Elizabeth Warren To Head Consumer Protection Bureau?

Elizabeth Warren To Head Consumer Protection Bureau?

Once President Obama signs Wall Street reform into law, the battle will move off the front pages, but it'll be far from over. Who the president picks to lead key agencies and commissions will determine the course and strength of those regulatory bodies, much as Joe Kennedy shaped a half century of tough financial industry regulations by setting the tone as the first head of the Securities and Exchange Commission.

Two positions are being watched closely by both sides: A new head of the Office of the Comptroller of the Currency (OCC) and the first head of the Consumer Financial Protection Bureau (CFPB).

Regardless of the regulator Obama picks to run OCC, banks will be losing one of their best friends. John Dugan consistently fought to protect banks from regulation, compiling a record of fealty to Wall Street impressive even by Bush-era standards. His term expires in August.

At the CFPB, Wall Street and the GOP have been working to prevent Elizabeth Warren from assuming the helm long before the body had been created. An amendment pushed by House Republicans in the Financial Services Committee was intended specifically to eliminate the possibility of her leading the agency.

It failed and Warren, a Harvard professor and the intellectual mother of the bureau, has the strong backing of committee chairman Barney Frank (D-Mass.), as well as Rep. Brad Miller (D-N.C.), who led the push in the House for tighter consumer protections in the mortgage lending industry. Many consumer advocates would view any appointment other than Warren as a disappointment.

"We wouldn't have had a financial crisis if the supposed watchdogs hadn't been ventriloquists' dummies for the banks. The CFPB is a huge win for consumers, but it will have been a waste of time if the CFPB is just one more agency controlled by the banks," Miller told HuffPost. "We need someone to head the CFPB who is smart, tough and independent-minded. Professor Warren fits the bill."

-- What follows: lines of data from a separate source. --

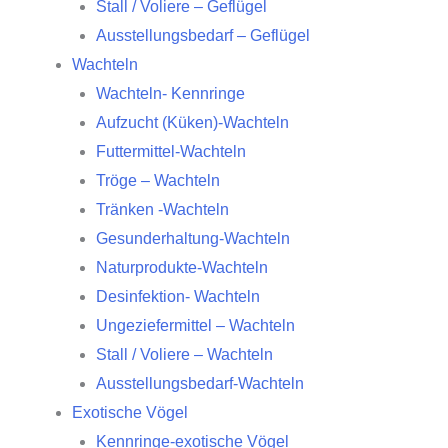
Stall / Voliere – Geflügel
Ausstellungsbedarf – Geflügel
Wachteln
Wachteln- Kennringe
Aufzucht (Küken)-Wachteln
Futtermittel-Wachteln
Tröge – Wachteln
Tränken -Wachteln
Gesunderhaltung-Wachteln
Naturprodukte-Wachteln
Desinfektion- Wachteln
Ungeziefermittel – Wachteln
Stall / Voliere – Wachteln
Ausstellungsbedarf-Wachteln
Exotische Vögel
Kennringe-exotische Vögel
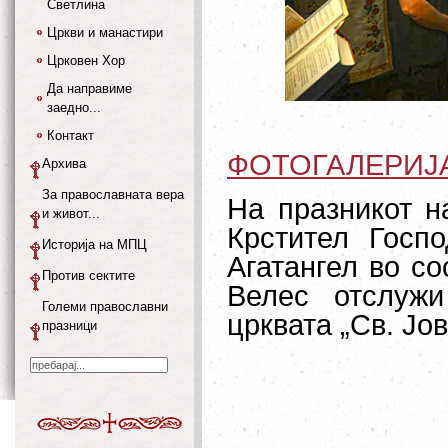
Светлина
Цркви и манастири
Црковен Хор
Да направиме
заедно...
Контакт
ФОТОГАЛЕРИЈ
Архива
За православната вера
На празникот н
и живот...
Крстител Госпо
Историја на МПЦ
Агатангел во с
Против сектите
Велес отслужи
Големи православни
црквата „Св. Јо
празници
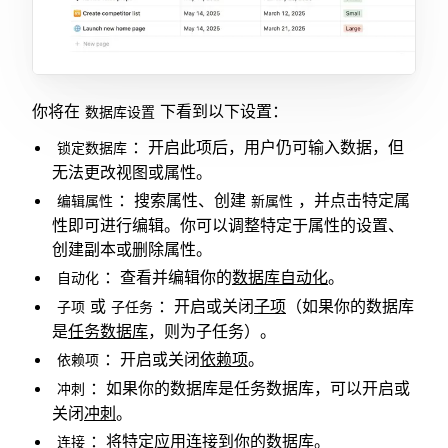
你将在
下看到以下设置：
数据库设置
：开启此项后，用户仍可输入数据，但
锁定数据库
无法更改视图或属性。
：搜索属性、创建
，并点击特定属
编辑属性
新属性
性即可进行编辑。你可以调整特定于属性的设置、
创建副本或删除属性。
：查看并编辑你的
数据库自动化
。
自动化
或
：开启或关闭
子项
（如果你的数据库
子项
子任务
是
任务数据库
，则为子任务）。
：开启或关闭
依赖项
。
依赖项
：如果你的数据库是任务数据库，可以开启或
冲刺
关闭
冲刺
。
：将特定应用连接到你的数据库。
连接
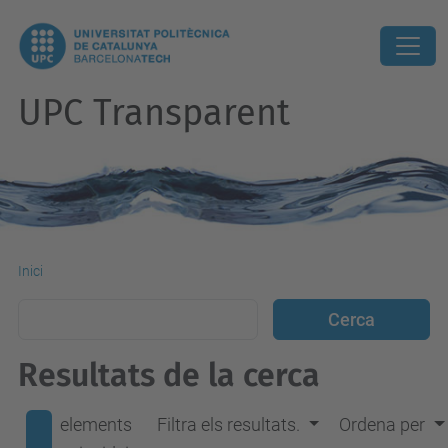
UPC Transparent
Inici
Resultats de la cerca
elements
Filtra els resultats.
Ordena per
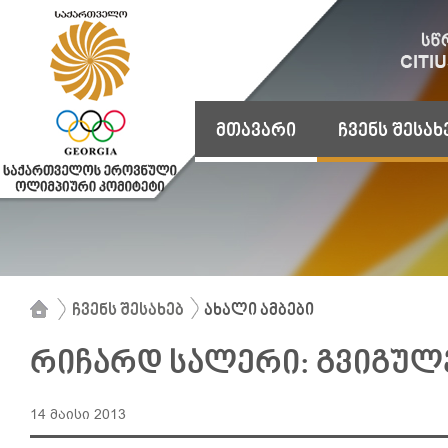
მთავარი
ჩვენს შესახ
ჩვენს შესახებ
ახალი ამბები
რიჩარდ სალერი: გვიგულ
14 მაისი 2013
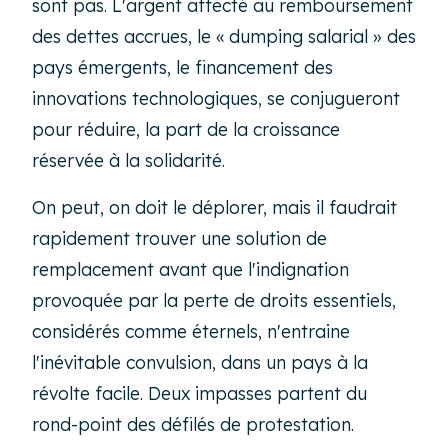
sont pas. L'argent affecté au remboursement
des dettes accrues, le « dumping salarial » des
pays émergents, le financement des
innovations technologiques, se conjugueront
pour réduire, la part de la croissance
réservée à la solidarité.
On peut, on doit le déplorer, mais il faudrait
rapidement trouver une solution de
remplacement avant que l'indignation
provoquée par la perte de droits essentiels,
considérés comme éternels, n'entraine
l'inévitable convulsion, dans un pays à la
révolte facile. Deux impasses partent du
rond-point des défilés de protestation.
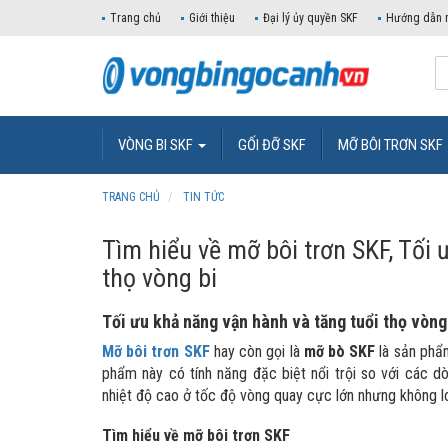
Trang chủ
Giới thiệu
Đại lý ủy quyền SKF
Hướng dẫn 
VÒNG BI SKF
GỐI ĐỠ SKF
MỠ BÔI TRƠN SKF
TRANG CHỦ
TIN TỨC
Tìm hiểu về mỡ bôi trơn SKF, Tối
thọ vòng bi
Tối ưu khả năng vận hành và tăng tuổi thọ vòn
Mỡ bôi trơn SKF
hay còn gọi là
mỡ bò SKF
là sản phẩ
phẩm này có tính năng đặc biệt nổi trội so với các 
nhiệt độ cao ở tốc độ vòng quay cực lớn nhưng không l
Tìm hiểu về mỡ bôi trơn SKF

In its write-up of possible CFPB heads, the trade paper American Banker mentioned Warren first, followed by Michael Barr and Eric Stein, both senior Treasury officials, as well as Fed official Allen Fishbein, who focuses on consumer issues, and Ellen Seidman, a former regulator at the Office of Thrift Supervision and now a banker.

Barr was a lead Treasury negotiator during the crafting of Wall Street reform deliberations. His policy portfolio, where he focuses on financial institutions, makes him an apparently more suitable pick for the OCC than the CFPB.

Wall Street wouldn't be happy if he wound up at either body. Though he is viewed with some suspicion in progressive circles for having served as a special assistant to former Treasury Secretary Robert Rubin, Barr has reportedly earned the enmity of the Wall Street lobbyists, who say he refuses to take their phone calls. His economic research has focused on the relationship between Wall Street and low- and middle-income Americans. In 2009, he co-edited the book "Insufficient Funds: Savings, Assets, Credit, and Banking Among Low-Income Families."

If Obama chooses someone other than Barr to lead OCC, that makes Barr a leading candidate for CFPB, damaging Warren's chances. A Treasury spokesman declined to comment on the speculation, as did Warren.

In the Wall Street Journal's speculation about CFPB leadership, Warren is again mentioned first, followed -- again -- by Barr.

The WSJ also suggests as potential candidates Martha Coakley, the Massachusetts attorney general who theatrically lost her bid for the U.S. Senate in January. Lisa Madigan, the Illinois attorney general, and Lori Swanson, Minnesota's top cop, are mentioned, as are Susan Wachter and Nicolas Retsinas, academics with government backgrounds.

Coakley, however, thinks Warren would be the right pick. "I think, frankly, that Elizabeth Warren would be a terrific head of that agency," she said on Fox Business when asked if she herself would be interested in the gig. "She's thought a lot about the consumer protection piece."

Madigan, too, declined to be considered and threw her weight behind Warren. "Not only was it [Warren's] idea to create the Consumer Financial Protection Bureau, but she has long understood the need for such an agency to ensure that another financial crisis doesn't devastate the futures of millions of hardworking Americans," Madigan said in a statement.

Warren has distinguished herself over the past year and a half as the head of the Congressional Oversight Panel, the bailout watchdog, which earned her bipartisan praise.